The inclusion of a past job on your Human-Voiced Resume depends on its relevance to your current career direction. If you’ve got a job from twenty years ago that is highly relevant to the work you’re seeking now, it might not fit on your Human-Voiced Resume if going back twenty years means you’ve got to recount every job between now and then. That’s okay! You can refer in your Human-Voiced Resume Summary to a job that doesn’t appear in the chronological listing of your past roles. You can do it this way:
I’m a software development Project Manager who’s equally at home debating technical features and working with Marketing folks on launch plans. I’m drawn to the human side of project management, where every voice is heard and political or cultural roadblocks are appropriate topics for conversation. I grew up at Wang Laboratories managing mainframe projects, and more recently I’ve helped a string of startups get to funding, acquisition or IPO.

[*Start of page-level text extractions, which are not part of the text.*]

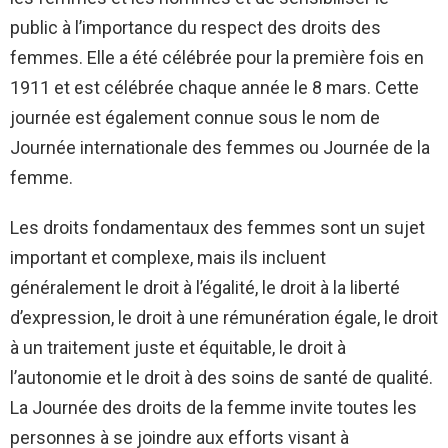
public à l’importance du respect des droits des
femmes. Elle a été célébrée pour la première fois en
1911 et est célébrée chaque année le 8 mars. Cette
journée est également connue sous le nom de
Journée internationale des femmes ou Journée de la
femme.
Les droits fondamentaux des femmes sont un sujet
important et complexe, mais ils incluent
généralement le droit à l’égalité, le droit à la liberté
d’expression, le droit à une rémunération égale, le droit
à un traitement juste et équitable, le droit à
l’autonomie et le droit à des soins de santé de qualité.
La Journée des droits de la femme invite toutes les
personnes à se joindre aux efforts visant à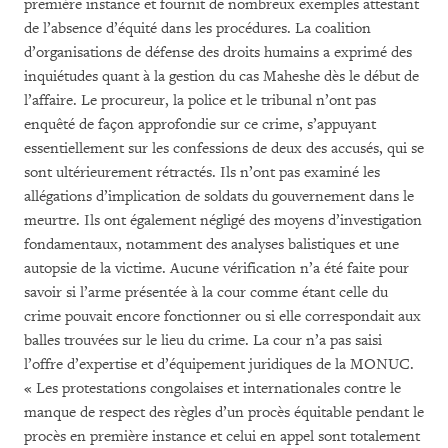
première instance et fournit de nombreux exemples attestant
de l’absence d’équité dans les procédures. La coalition
d’organisations de défense des droits humains a exprimé des
inquiétudes quant à la gestion du cas Maheshe dès le début de
l’affaire. Le procureur, la police et le tribunal n’ont pas
enquêté de façon approfondie sur ce crime, s’appuyant
essentiellement sur les confessions de deux des accusés, qui se
sont ultérieurement rétractés. Ils n’ont pas examiné les
allégations d’implication de soldats du gouvernement dans le
meurtre. Ils ont également négligé des moyens d’investigation
fondamentaux, notamment des analyses balistiques et une
autopsie de la victime. Aucune vérification n’a été faite pour
savoir si l’arme présentée à la cour comme étant celle du
crime pouvait encore fonctionner ou si elle correspondait aux
balles trouvées sur le lieu du crime. La cour n’a pas saisi
l’offre d’expertise et d’équipement juridiques de la MONUC.
« Les protestations congolaises et internationales contre le
manque de respect des règles d’un procès équitable pendant le
procès en première instance et celui en appel sont totalement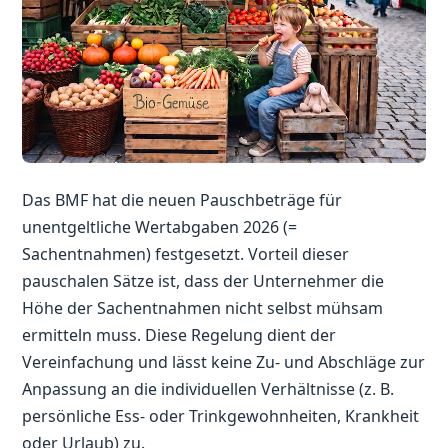
Das BMF hat die neuen Pauschbeträge für
unentgeltliche Wertabgaben 2026 (=
Sachentnahmen) festgesetzt. Vorteil dieser
pauschalen Sätze ist, dass der Unternehmer die
Höhe der Sachentnahmen nicht selbst mühsam
ermitteln muss. Diese Regelung dient der
Vereinfachung und lässt keine Zu- und Abschläge zur
Anpassung an die individuellen Verhältnisse (z. B.
persönliche Ess- oder Trinkgewohnheiten, Krankheit
oder Urlaub) zu.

This job-seeker’s resume doesn’t include Wang, because that experience was so long ago. So what! He was there, and he gets to claim that long-ago experience even if the details aren’t included on his two-page Human-Voiced Resume. If someone wants to know about his Wang days, all they have to do is ask!

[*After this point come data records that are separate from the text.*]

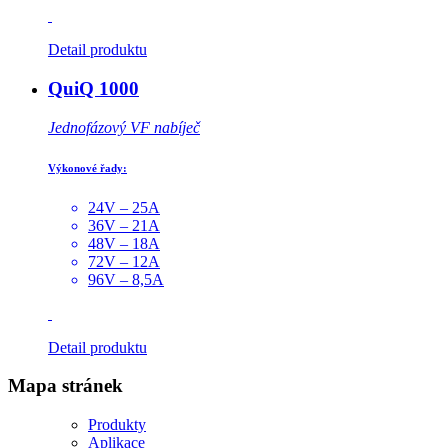
Detail produktu
QuiQ 1000
Jednofázový VF nabíječ
Výkonové řady:
24V – 25A
36V – 21A
48V – 18A
72V – 12A
96V – 8,5A
Detail produktu
Mapa stránek
Produkty
Aplikace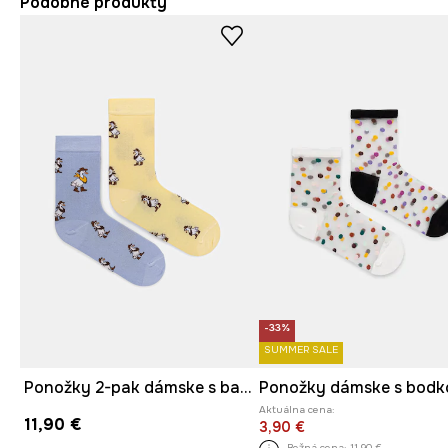
Podobné produkty
-33%
SUMMER SALE
Ponožky 2-pak dámske s bavlnou so zvieracím motívom
Aktuálna cena:
11,90 €
3,90 €
Bežná cena:
11,90 €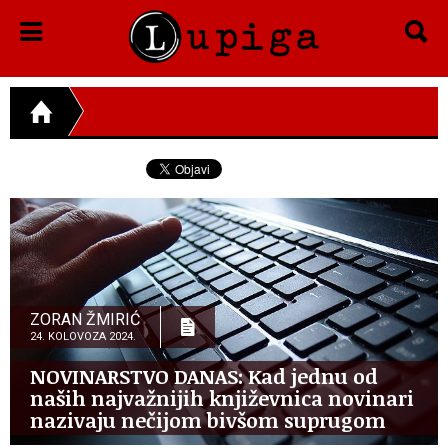
ZORAN ŽMIRIĆ
24. KOLOVOZA 2024.
NOVINARSTVO DANAS: Kad jednu od
naših najvažnijih književnica novinari
nazivaju nečijom bivšom suprugom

Your resume can’t be longer than two pages unless it’s an academic CV or unless a headhunter tells you s/he wants all the specs, software, hardware, project details and so on. If you’re working with a headhunter who knows the clients well and has relationships with them that will speed your job search, do whatever the recruiter tells you to do. If you’re using your own devices to get a hiring manager’s attention in the way we teach, then keep your resume to two pages.
Keep Storytelling in Mind
Your resume is telling a story, so the more fluid it can be and the less choppy, the better. Don’t split out multiple roles that you held inside the same company. We don’t care about the exact months and years when you worked as a Financial Analyst versus an Assistant Controller versus a Controller. Smash all those jobs together and just tell us that at Acme Explosives, you entered as a Financial Analyst in 2004 and were Controller three years later. Much better story!
Get The Jargon Out
The point of a Human-Voiced Resume is that it sounds like a person is talking to you. Get rid of corporatespeak boilerplate language like these awful examples:
- Motivated self-starter
- Works well with all levels of staff
- Led cross-functional teams
- Meets or exceeds expectations
- Proven track record of success
- Superior communication skills
Show us, don’t tell us! If you’ve got communication skills, use them to communicate, not to talk about your communication skills!